Extracted page text data
####################

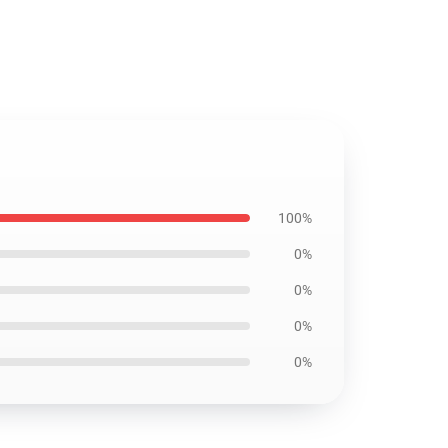
100%
0%
0%
0%
0%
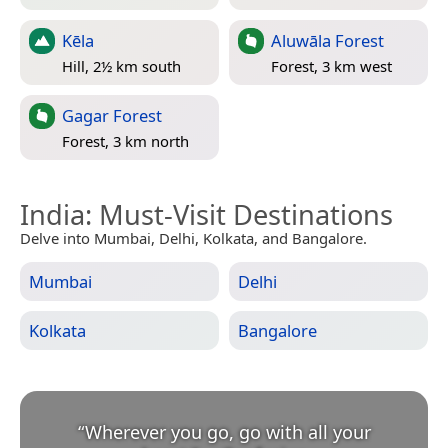
Kēla
Aluwāla Forest
Hill, 2½ km south
Forest, 3 km west
Gagar Forest
Forest, 3 km north
India
: Must-Visit Destinations
Delve into Mumbai, Delhi, Kolkata, and Bangalore.
Mumbai
Delhi
Kolkata
Bangalore
“
Wherever you go, go with all your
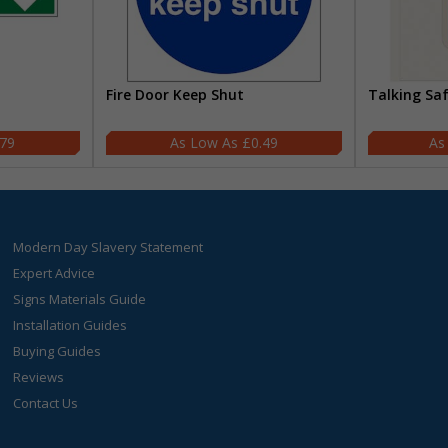
Fire Door Keep Shut
Talking Sa
.79
£0.49
Modern Day Slavery Statement
Expert Advice
Signs Materials Guide
Installation Guides
Buying Guides
Reviews
Contact Us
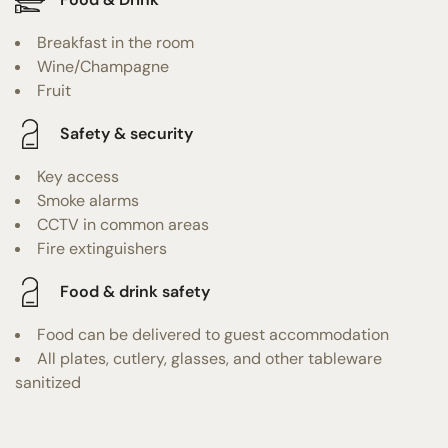
Breakfast in the room
Wine/Champagne
Fruit
Safety & security
Key access
Smoke alarms
CCTV in common areas
Fire extinguishers
Food & drink safety
Food can be delivered to guest accommodation
All plates, cutlery, glasses, and other tableware
sanitized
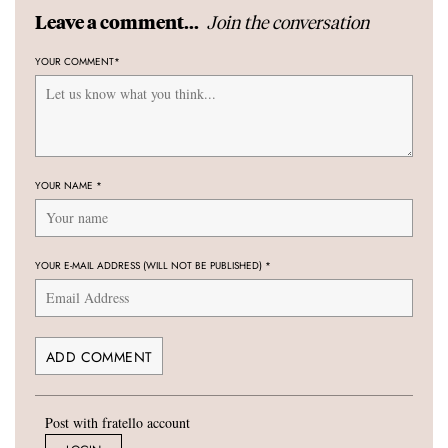
Join the conversation
Leave a comment...
YOUR COMMENT
*
YOUR NAME
*
YOUR E-MAIL ADDRESS (WILL NOT BE PUBLISHED)
*
Post with fratello account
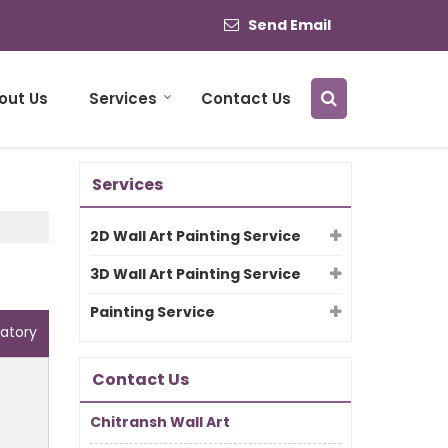
Send Email
out Us
Services
Contact Us
Services
2D Wall Art Painting Service
3D Wall Art Painting Service
Painting Service
atory
Contact Us
Chitransh Wall Art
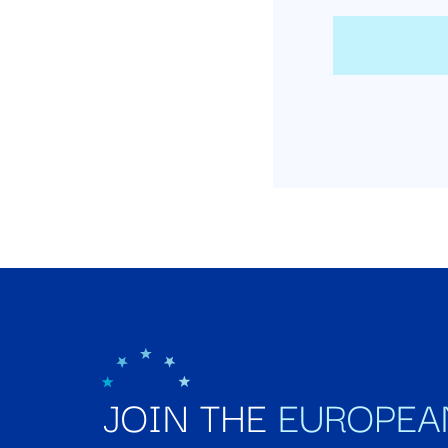
JOIN THE
EUROPEA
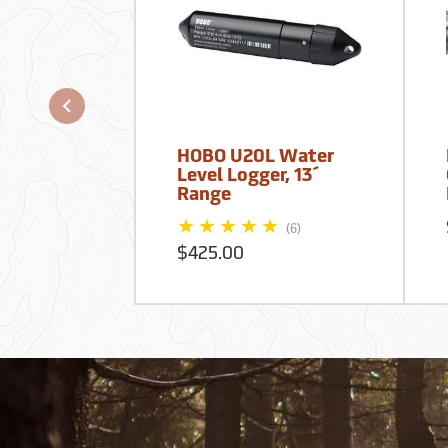
HOBO U20L Water
Level Logger, 13´
Range
(6)
$425.00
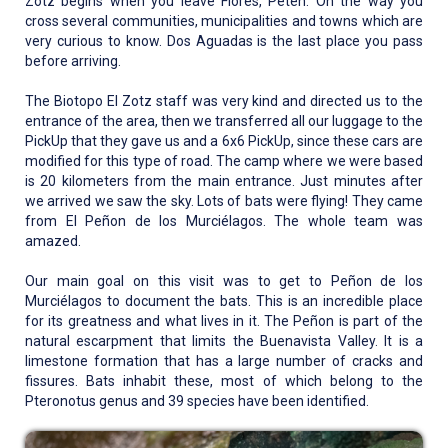
Zotz begins when you leave Flores, Petén. On the way you
cross several communities, municipalities and towns which are
very curious to know. Dos Aguadas is the last place you pass
before arriving.
The Biotopo El Zotz staff was very kind and directed us to the
entrance of the area, then we transferred all our luggage to the
PickUp that they gave us and a 6x6 PickUp, since these cars are
modified for this type of road. The camp where we were based
is 20 kilometers from the main entrance. Just minutes after
we arrived we saw the sky. Lots of bats were flying! They came
from El Peñon de los Murciélagos. The whole team was
amazed.
Our main goal on this visit was to get to Peñon de los
Murciélagos to document the bats. This is an incredible place
for its greatness and what lives in it. The Peñon is part of the
natural escarpment that limits the Buenavista Valley. It is a
limestone formation that has a large number of cracks and
fissures. Bats inhabit these, most of which belong to the
Pteronotus genus and 39 species have been identified.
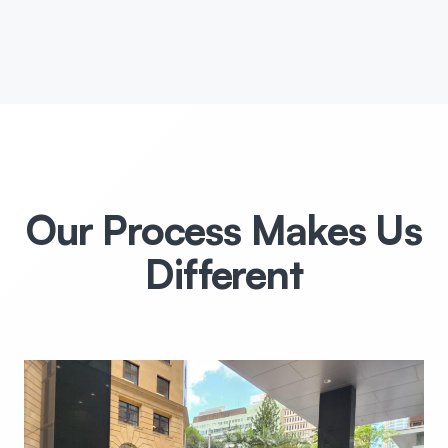
Our Process Makes Us
Different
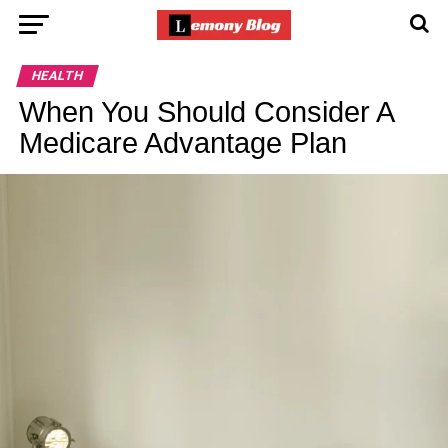
HEALTH
When You Should Consider A
Medicare Advantage Plan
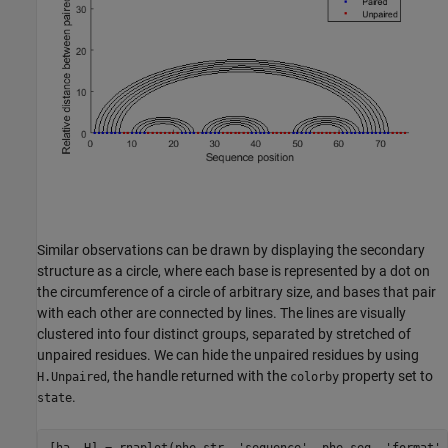
Similar observations can be drawn by displaying the secondary
structure as a circle, where each base is represented by a dot on
the circumference of a circle of arbitrary size, and bases that pair
with each other are connected by lines. The lines are visually
clustered into four distinct groups, separated by stretched of
unpaired residues. We can hide the unpaired residues by using
, the handle returned with the
property set to
H.Unpaired
colorby
.
state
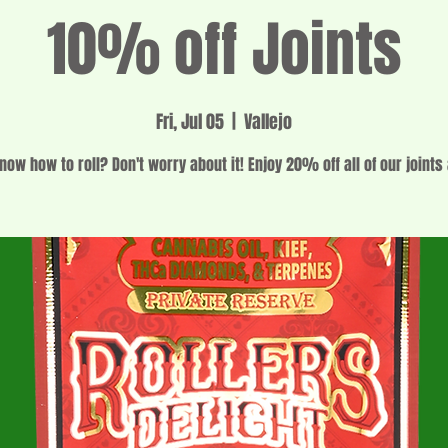
10% off Joints
Fri, Jul 05
  |  
Vallejo
now how to roll? Don't worry about it! Enjoy 20% off all of our joints 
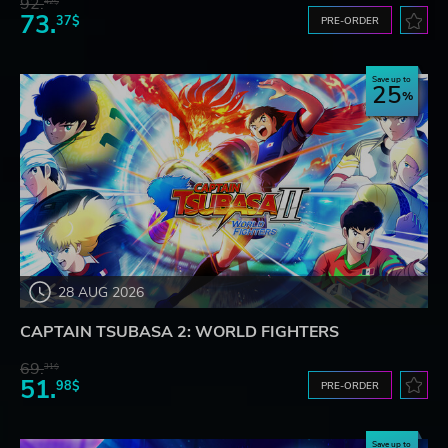
92.
42$
73.
37$
PRE-ORDER
Save up to
25
28 AUG 2026
CAPTAIN TSUBASA 2: WORLD FIGHTERS
69.
31$
51.
98$
PRE-ORDER
Save up to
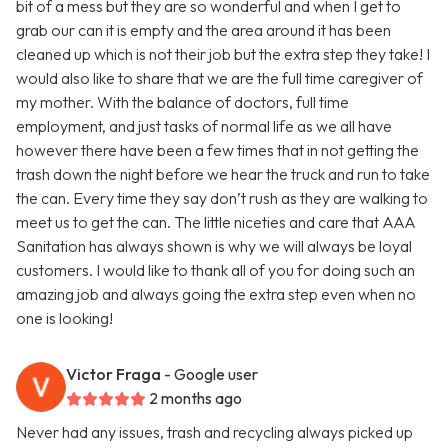
bit of a mess but they are so wonderful and when I get to
grab our can it is empty and the area around it has been
cleaned up which is not their job but the extra step they take! I
would also like to share that we are the full time caregiver of
my mother. With the balance of doctors, full time
employment, and just tasks of normal life as we all have
however there have been a few times that in not getting the
trash down the night before we hear the truck and run to take
the can. Every time they say don’t rush as they are walking to
meet us to get the can. The little niceties and care that AAA
Sanitation has always shown is why we will always be loyal
customers. I would like to thank all of you for doing such an
amazing job and always going the extra step even when no
one is looking!
Victor Fraga
- Google user
2 months ago
Never had any issues, trash and recycling always picked up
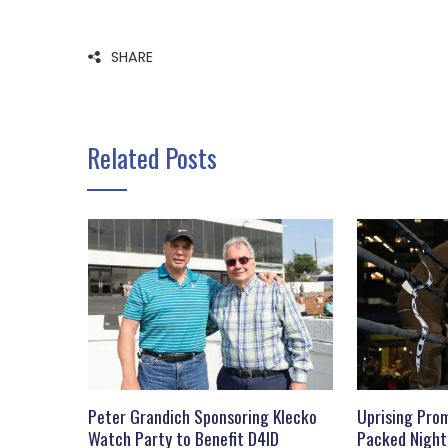
SHARE
Related Posts
Peter Grandich Sponsoring Klecko
Uprising Prom
Watch Party to Benefit D4ID
Packed Night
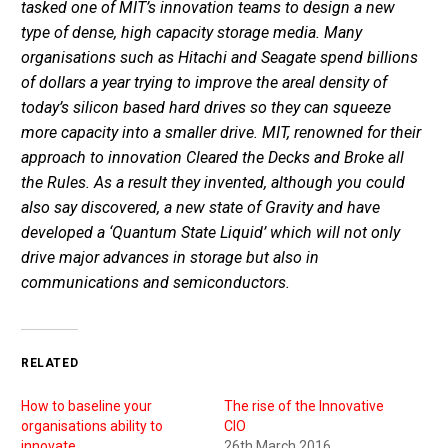
tasked one of MIT’s innovation teams to design a new
type of dense, high capacity storage media. Many
organisations such as Hitachi and Seagate spend billions
of dollars a year trying to improve the areal density of
today’s silicon based hard drives so they can squeeze
more capacity into a smaller drive. MIT, renowned for their
approach to innovation Cleared the Decks and Broke all
the Rules. As a result they invented, although you could
also say discovered, a new state of Gravity and have
developed a ‘Quantum State Liquid’ which will not only
drive major advances in storage but also in
communications and semiconductors.
RELATED
How to baseline your
The rise of the Innovative
organisations ability to
CIO
innovate
26th March 2016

####################

HOW TO COMPLETE THIS TASK. What you return should match the entries word for word, pictures aside.

RESULT OF THE TASK.
100%
0%
0%
0%
0%
Kēla
Aluwāla Forest
Hill, 2½ km south
Forest, 3 km west
Gagar Forest
Forest, 3 km north
India
: Must-Visit Destinations
Delve into Mumbai, Delhi, Kolkata, and Bangalore.
Mumbai
Delhi
Kolkata
Bangalore
“
Wherever you go, go with all your
Fire Door Keep Shut
Talking Sa
.79
£0.49
Modern Day Slavery Statement
Expert Advice
Signs Materials Guide
Installation Guides
Buying Guides
Reviews
Contact Us
Breakfast in the room
Wine/Champagne
Fruit
Safety & security
Key access
Smoke alarms
CCTV in common areas
Fire extinguishers
Food & drink safety
Food can be delivered to guest accommodation
All plates, cutlery, glasses, and other tableware
sanitized
Join the conversation
Leave a comment...
YOUR COMMENT
*
YOUR NAME
*
YOUR E-MAIL ADDRESS (WILL NOT BE PUBLISHED)
*
Post with fratello account
Send Email
out Us
Services
Contact Us
Services
2D Wall Art Painting Service
3D Wall Art Painting Service
Painting Service
atory
Contact Us
Chitransh Wall Art
JOIN THE
EUROPEA
HOBO U20L Water
Level Logger, 13´
Range
(6)
$425.00
Zotz begins when you leave Flores, Petén. On the way you
cross several communities, municipalities and towns which are
very curious to know. Dos Aguadas is the last place you pass
before arriving.
The Biotopo El Zotz staff was very kind and directed us to the
entrance of the area, then we transferred all our luggage to the
PickUp that they gave us and a 6x6 PickUp, since these cars are
modified for this type of road. The camp where we were based
is 20 kilometers from the main entrance. Just minutes after
we arrived we saw the sky. Lots of bats were flying! They came
from El Peñon de los Murciélagos. The whole team was
amazed.
Our main goal on this visit was to get to Peñon de los
Murciélagos to document the bats. This is an incredible place
for its greatness and what lives in it. The Peñon is part of the
natural escarpment that limits the Buenavista Valley. It is a
limestone formation that has a large number of cracks and
fissures. Bats inhabit these, most of which belong to the
Pteronotus genus and 39 species have been identified.
Our Process Makes Us
Different
HEALTH
When You Should Consider A
Medicare Advantage Plan
Similar observations can be drawn by displaying the secondary
structure as a circle, where each base is represented by a dot on
the circumference of a circle of arbitrary size, and bases that pair
with each other are connected by lines. The lines are visually
clustered into four distinct groups, separated by stretched of
unpaired residues. We can hide the unpaired residues by using
, the handle returned with the
property set to
H.Unpaired
colorby
.
state
10% off Joints
Fri, Jul 05
  |  
Vallejo
now how to roll? Don't worry about it! Enjoy 20% off all of our joints 
92.
42$
73.
37$
PRE-ORDER
Save up to
25
28 AUG 2026
CAPTAIN TSUBASA 2: WORLD FIGHTERS
69.
31$
51.
98$
PRE-ORDER
Save up to
bit of a mess but they are so wonderful and when I get to
grab our can it is empty and the area around it has been
cleaned up which is not their job but the extra step they take! I
would also like to share that we are the full time caregiver of
my mother. With the balance of doctors, full time
employment, and just tasks of normal life as we all have
however there have been a few times that in not getting the
trash down the night before we hear the truck and run to take
the can. Every time they say don’t rush as they are walking to
meet us to get the can. The little niceties and care that AAA
Sanitation has always shown is why we will always be loyal
customers. I would like to thank all of you for doing such an
amazing job and always going the extra step even when no
one is looking!
Victor Fraga
- Google user
2 months ago
Never had any issues, trash and recycling always picked up
SHARE
Related Posts
Peter Grandich Sponsoring Klecko
Uprising Prom
Watch Party to Benefit D4ID
Packed Night
tasked one of MIT’s innovation teams to design a new
type of dense, high capacity storage media. Many
organisations such as Hitachi and Seagate spend billions
of dollars a year trying to improve the areal density of
today’s silicon based hard drives so they can squeeze
more capacity into a smaller drive. MIT, renowned for their
approach to innovation Cleared the Decks and Broke all
the Rules. As a result they invented, although you could
also say discovered, a new state of Gravity and have
developed a ‘Quantum State Liquid’ which will not only
drive major advances in storage but also in
communications and semiconductors.
RELATED
How to baseline your
The rise of the Innovative
organisations ability to
CIO
innovate
26th March 2016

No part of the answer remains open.